Beware of Data Anarchists, because Nobody ETLs Like its 1999 in a Data Democracy

data democracy
Data Democracy

A growing group of self-proclaimed data anarchists are making headlines by claiming “Let IT tremble at a data revolution. Analysts have nothing to lose but their chains!”  With efficient and scalable data platforms like Hadoop emerging, data anarchists are claiming “Down with ETL and long, complex, siloed data integration processes!”  The call for revolution seems intriguing on one hand.  With data sources proliferating, is it simply inevitable that Chief Data Officers are set up to fail with centralized data organizations?  Data anarchists are proposing a new world order where data flows without control and Chief Data Officers simply abdicate on their responsibility to manage organizational data as an asset.

Well, there’s just one problem with the argument.

Data anarchists are living in the past.  Nobody ETLs like its 1999.

And what’s even lamer is that it’s a red herring to spawn a revolution when successful organizations have already evolved their information fabrics to drive greater analyst autonomy and IT agility while also ensuring requirements around security and governance.  A lot of this innovation has been spawned from technologies that understand the “data about the data,” or metadata.  This kind of innovation has become ever more increasingly important in a world of high volume ingestion of unstructured data and dynamic schemas.  Technology only has a greater role to play in helping organizations extract valuable information from greater volumes and varieties of data.

Data chaos is not the answer.  Data democracy is.

So how can organizations evolve their information fabrics to deliver data democracy?  Here are 7 specific best practices that we’ve seen that have led to more successful decision-ready analytics without the anarchy of data chaos.

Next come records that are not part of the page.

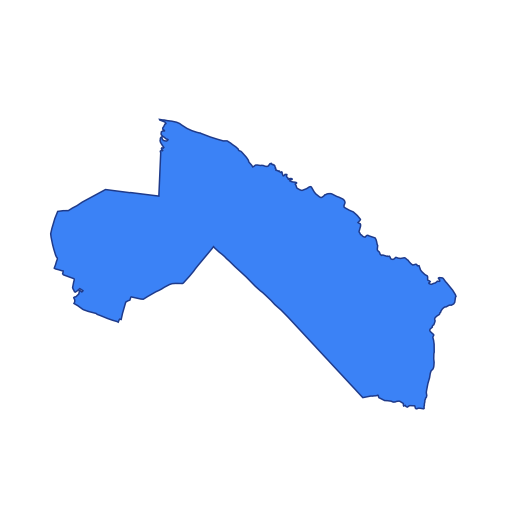 the district of Aek Phnum, Batdâmbâng, Cambodia, rotated 16°
{"feature_id": "14789045B18738075075755", "entity_name": "Aek Phnum", "entity_type": "district", "adm_level": 2, "iso_a3": "KHM", "parent_name": "Cambodia", "parent_adm1": "Batdâmbâng", "projection": "mercator", "projection_center": [103.494, 13.247], "detail": "fine", "context": "isolated", "style": "filled", "palette": "blue", "viewbox_px": 512, "rotation_deg": 16, "n_neighbors": 0, "source": "geoboundaries", "source_scale": "gbopen_adm2", "svg_char_len": 6117}
<svg xmlns="http://www.w3.org/2000/svg" viewBox="0 0 512 512"><g transform="rotate(16 256 256)"><path d="M125.6,151.3L126.0,151.8L131.4,152.3L132.4,152.9L132.9,153.5L132.6,154.0L132.1,154.3L131.6,157.2L131.1,158.4L131.2,159.0L131.3,159.7L131.9,160.1L133.4,160.6L133.5,161.0L131.8,161.6L130.8,162.7L131.1,164.9L131.8,165.7L133.8,166.8L135.1,167.2L137.5,168.3L138.9,168.2L139.4,168.5L138.9,169.5L138.2,170.2L136.8,170.4L135.3,170.4L134.2,169.9L133.6,169.3L132.7,167.7L132.2,167.7L131.7,168.7L131.7,169.9L132.0,170.7L132.0,171.6L132.9,173.1L135.4,175.4L137.5,177.0L137.2,177.8L135.7,178.0L135.5,179.0L135.8,179.3L137.2,180.2L137.1,180.6L135.9,180.8L135.2,181.4L135.3,182.2L135.9,182.8L146.1,225.2L117.9,229.6L117.4,229.9L93.0,233.6L74.1,252.1L69.9,257.1L66.4,260.4L63.1,264.1L58.1,265.6L53.1,267.8L52.3,275.4L52.2,285.6L52.5,291.2L53.8,294.3L57.5,301.4L59.7,305.1L63.0,310.2L64.3,311.8L65.6,312.7L65.9,313.9L65.7,316.3L65.7,319.6L65.4,323.3L66.7,323.7L70.3,323.6L73.0,323.7L74.7,323.5L75.0,324.6L75.0,326.4L76.1,327.2L87.3,328.0L87.9,329.0L87.9,331.2L88.4,336.9L89.2,338.1L90.3,339.1L91.4,340.4L92.3,340.5L93.6,339.0L95.6,335.9L99.2,337.0L99.0,338.0L98.2,338.6L96.3,337.8L95.6,338.0L96.0,339.2L96.1,341.4L94.1,344.8L92.8,345.5L92.3,346.2L92.8,347.0L93.8,348.0L94.3,349.5L94.3,350.8L94.1,351.8L98.4,352.9L104.1,355.0L105.2,355.2L110.0,355.5L118.1,355.3L119.4,355.9L122.4,356.1L130.6,357.0L135.8,357.3L140.4,357.3L141.8,357.6L142.0,355.5L142.3,354.3L143.9,354.2L143.5,348.1L143.5,336.3L145.1,334.5L146.9,333.2L147.0,330.4L147.3,329.7L157.2,329.1L159.6,328.6L163.1,324.7L169.6,318.0L172.2,315.8L174.4,313.7L176.5,311.3L180.8,307.2L183.0,305.7L186.3,304.5L192.9,302.7L193.6,302.0L197.6,293.8L200.2,287.9L201.3,284.8L202.8,281.2L211.4,261.7L212.6,258.7L214.1,259.7L219.5,262.4L222.8,263.7L226.0,265.2L228.3,266.6L232.1,268.4L238.5,271.9L252.5,278.9L263.5,285.2L269.7,288.2L272.5,289.3L276.1,291.1L282.6,294.5L287.3,297.4L295.1,301.1L303.6,305.9L397.7,362.7L404.9,359.0L406.8,358.5L408.2,357.8L408.8,357.7L410.2,357.1L411.5,356.2L412.0,356.5L412.2,357.0L413.2,358.3L419.6,359.5L421.9,358.9L425.9,358.3L428.0,358.6L429.1,358.3L430.1,357.9L431.1,357.1L432.2,356.6L433.1,356.2L434.2,356.0L438.1,357.1L438.4,357.4L438.7,358.6L439.3,359.5L440.0,359.0L440.6,358.5L441.4,359.2L442.6,359.5L443.2,359.5L444.2,358.2L445.1,357.4L449.8,356.3L450.4,357.0L451.0,358.2L451.6,358.6L452.1,358.7L452.8,358.5L453.9,357.6L455.2,357.2L459.2,356.7L459.6,356.2L459.0,354.3L459.0,353.1L458.6,351.8L458.5,349.7L458.1,348.1L458.3,346.6L458.2,345.7L458.7,344.8L458.6,343.0L457.4,340.5L457.1,339.0L456.4,331.4L456.4,325.2L455.9,321.1L455.9,319.7L456.0,318.1L457.2,316.0L457.4,314.5L457.4,313.6L457.1,311.8L456.5,309.1L455.2,305.9L453.9,300.9L453.8,299.3L451.5,291.6L450.0,288.2L448.4,285.5L448.4,284.4L448.7,283.4L448.6,282.8L447.8,282.2L446.8,281.9L446.0,281.3L444.7,280.8L443.6,279.8L443.4,279.1L443.6,278.1L445.1,275.8L444.8,275.1L445.1,274.0L445.8,273.2L445.9,272.8L446.1,269.8L446.0,268.9L445.3,267.9L445.0,266.7L445.4,265.5L446.6,263.6L448.2,261.8L448.5,260.9L448.4,260.0L448.9,259.4L449.0,258.8L449.0,257.7L449.8,255.4L450.8,253.8L451.4,253.1L452.9,252.4L455.0,250.3L455.8,249.8L457.4,249.4L459.2,247.6L459.8,245.7L459.1,240.5L459.4,239.7L458.3,238.2L454.5,234.7L446.3,229.0L445.5,228.6L442.2,226.0L441.6,225.8L441.0,225.7L438.3,226.2L437.9,226.5L437.5,226.8L437.6,227.4L438.9,228.1L439.3,228.7L439.5,229.6L439.1,229.9L437.7,230.1L437.1,230.4L436.8,231.2L435.4,232.8L434.5,233.2L432.4,234.9L431.3,235.0L430.0,234.8L429.6,234.5L429.6,234.1L430.1,233.7L430.5,232.6L429.8,232.2L428.0,231.9L427.6,231.6L427.4,231.2L426.8,228.8L426.1,227.9L423.5,227.3L420.0,225.5L418.2,224.3L415.4,220.4L413.8,220.9L413.0,220.0L412.4,219.8L411.8,219.9L409.7,221.2L408.9,221.4L406.9,220.6L404.9,219.4L403.2,218.1L402.6,218.0L400.0,216.8L399.1,216.8L395.7,218.5L393.2,218.9L391.2,218.7L390.6,218.9L389.8,220.4L389.1,221.2L388.6,221.5L387.5,221.7L387.0,221.7L386.4,221.5L385.9,221.1L385.4,220.3L384.3,219.4L383.0,220.0L382.6,220.1L382.2,219.9L381.9,220.2L377.9,220.1L376.9,220.4L376.5,220.8L375.3,220.3L374.9,220.1L373.7,218.5L373.3,218.1L372.4,217.8L371.1,216.9L370.7,215.9L370.1,212.4L369.3,211.5L367.9,208.8L366.8,207.1L365.5,205.8L359.0,205.5L358.3,205.3L357.3,205.4L356.6,206.0L355.9,207.3L355.8,207.7L355.2,207.9L353.2,207.7L351.6,206.7L350.6,206.6L349.5,205.3L348.6,204.6L348.3,204.1L348.3,198.7L348.0,197.2L347.3,196.3L345.4,196.0L344.8,195.7L346.2,193.0L346.3,192.0L342.3,189.2L337.4,186.8L333.2,186.3L328.1,185.1L327.1,184.6L326.7,183.4L326.9,180.3L326.7,179.9L326.2,178.9L325.4,178.1L323.8,177.3L319.5,176.6L317.3,176.5L311.7,175.4L310.3,175.5L308.0,176.3L306.7,177.1L306.2,177.8L305.4,178.1L304.6,179.7L303.4,181.2L302.6,181.8L301.8,181.9L300.6,181.6L296.3,179.8L294.2,178.3L290.5,174.7L289.9,174.3L289.3,174.3L288.7,174.6L288.0,175.1L286.1,177.3L282.3,180.2L281.3,180.4L279.6,180.2L277.1,179.6L276.5,179.3L276.1,178.8L274.9,177.0L274.1,176.4L273.9,175.9L274.9,174.7L274.7,174.3L273.2,174.3L270.8,174.7L269.2,174.7L267.7,174.4L267.7,173.6L267.9,173.2L269.3,172.7L269.6,172.4L269.4,171.9L268.8,171.8L267.4,172.1L266.9,172.4L266.1,173.3L265.5,173.0L265.3,172.3L264.0,171.7L263.2,170.7L263.3,169.9L263.2,169.2L262.7,169.2L261.4,169.6L261.1,170.5L260.5,171.3L259.9,171.4L258.3,169.2L257.9,168.9L258.0,168.3L257.4,168.1L257.1,168.7L256.6,168.9L256.2,168.8L255.2,168.0L254.8,167.9L254.2,168.4L253.8,168.0L252.6,168.1L252.2,167.8L251.5,168.0L251.0,166.7L250.4,166.4L250.5,165.9L249.4,164.7L249.3,164.2L248.2,163.5L247.7,163.7L247.3,163.4L247.0,163.6L246.6,163.3L246.0,163.5L245.0,162.8L244.8,163.2L244.0,163.4L242.9,166.2L241.9,166.9L240.0,167.2L237.9,167.0L236.1,167.4L235.3,167.8L232.0,168.2L230.4,168.8L229.2,170.5L228.3,171.3L226.9,170.0L223.6,167.9L222.9,167.2L222.4,166.2L219.6,163.8L213.9,160.2L212.7,159.6L210.5,159.3L210.0,159.0L209.4,158.1L206.6,156.7L202.5,155.3L200.6,154.5L196.5,153.3L192.7,154.4L186.9,154.4L179.4,154.2L169.0,153.3L168.3,153.1L167.8,153.3L165.2,153.4L159.9,153.2L154.5,152.4L148.5,150.6L146.1,149.7L142.8,149.3L137.9,149.6L133.7,150.3L129.9,150.6L129.2,150.9L125.6,151.3Z" fill="#3b82f6" stroke="#1e3a8a" stroke-width="1.5"/></g></svg>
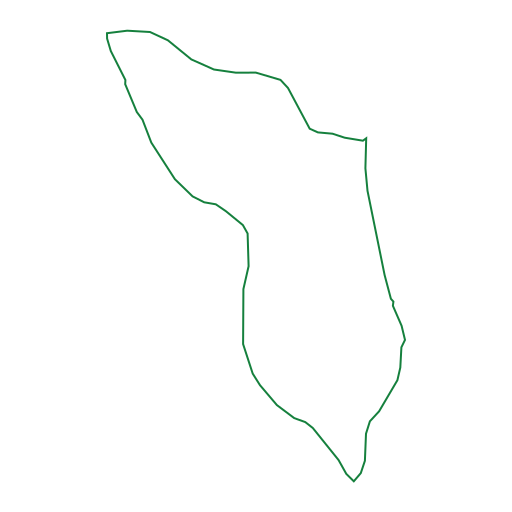 San Gaspar Ixchil, Huehuetenango, Guatemala (orthographic projection)
{"feature_id": "79465075B65859415879145", "entity_name": "San Gaspar Ixchil", "entity_type": "district", "adm_level": 2, "iso_a3": "GTM", "parent_name": "Guatemala", "parent_adm1": "Huehuetenango", "projection": "orthographic", "projection_center": [-91.718, 15.374], "detail": "fine", "context": "isolated", "style": "outline", "palette": "green", "viewbox_px": 512, "rotation_deg": 0, "n_neighbors": 0, "source": "geoboundaries", "source_scale": "gbopen_adm2", "svg_char_len": 820}
<svg xmlns="http://www.w3.org/2000/svg" viewBox="0 0 512 512"><path d="M107.0,33.2L107.1,38.6L110.8,51.0L125.4,80.0L125.2,84.2L136.8,112.0L142.5,119.7L151.3,142.6L174.9,179.2L192.6,196.4L204.2,202.3L215.8,204.3L225.9,211.2L242.9,225.1L247.6,233.5L248.6,266.2L243.4,289.1L243.1,344.1L252.7,373.6L260.0,385.2L276.9,405.1L294.2,418.1L305.3,422.1L312.8,428.0L338.6,460.1L346.3,473.9L353.8,481.3L360.8,473.1L364.9,460.8L366.0,433.7L369.9,421.3L379.1,411.3L397.4,380.2L400.3,367.6L401.4,347.3L405.0,339.9L401.6,325.8L392.9,305.8L393.4,301.6L390.9,298.8L384.6,275.0L367.5,190.8L365.4,168.3L366.2,138.3L362.9,140.7L344.7,137.7L332.5,133.7L317.9,132.4L309.7,128.7L288.0,88.0L280.5,79.9L255.8,72.6L236.0,72.7L213.9,69.5L191.3,59.4L167.9,40.3L150.0,32.0L127.2,30.7L107.0,33.2Z" fill="none" stroke="#15803d" stroke-width="2"/></svg>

  • Automate data ingestion with high performance pre-built connectors or data processing engines.  With efficient and scalable data platforms like Hadoop, unprepared data can be landed in raw form without manual or complex processes.  Automate ingestion with high performance pre-built connectors or data processing engines to enable agility and speed.
  • Develop fit-for-purpose data for different classes of analysts. New classes of data scientists may prefer getting data that is 70% clean very fast unlike traditional BI users who were willing to wait for the 100% clean data.  Different classes of fit-for-purpose data can be delivered in platforms like Hadoop with rapid data profiling and data validation tools.
  • Empower data consumers to easily blend data on their own. Data quality need not be a totally IT driven process anymore.  After some initial data cleansing, just provide technical data consumers like data scientists direct access to data along with lightweight data blending tools to empower them to collaborate in the data curation process.
  • Execute agile data curation with multi-persona collaboration and rapid prototyping. Fast and successful data projects always come out of collaboration between business stakeholders and IT.  Multi-persona tools with rapid prototyping capabilities turn data curation into an agile process that delivers value quickly.
  • Monitor data quality instead of micromanaging it. Data quality need not be a fixed mandate that is equally applied to all data.  Rule-based monitoring and alerting enables IT to flexibly monitor data processes and collaboratively drive visibility of the quality of different data assets.
  • Empower data accessibility with virtualization or brokering. Before the value of data is known, it might not make sense to move it from a source system.  Data virtualization can help provide fast views into datasets without moving it.  Once the value of data is known, then data movement and curation can be automated with a data broker that automatically ingests data into central hub and then enables consumers to subscribe to it.
  • Leverage a universal metadata catalog powered by data intelligence for highest return on data. New machine learning techniques and graph based technologies can be used to infer the structure, meaning, value, and risk of data assets and surface that understanding to business analysts and IT to drive greater autonomy while also ensuring greater security and governance.

These are the best practices we’ve found within Informatica’s most leading customers in 2015.  This is what modern information fabrics are delivering to help organizations repeatably deliver the right data at the right time for more pervasive, elastic, and trusted analytics.  This is the foundation of a well-secured, well-governed data democracy.

Raj Patil, Head of Data Strategy, Architecture, and Decision Science at BNY Mellon said it best at the MIT CDO Symposium event recently when he said, “Ungoverned transformation is what causes a mess.. I’m not suggesting that you build a data warehouse that requires you to model the whole world.  Pick an approach that enables you to evolve as you go, like an ontological approach..Our aim is to deliver an enterprise data graph that supports curation, security, governance, etc” 

Data anarchists only create data chaos that turns data assets into a liability.  Successful data leaders are using evolved information fabrics to power a well-secured, well-governed data democracy.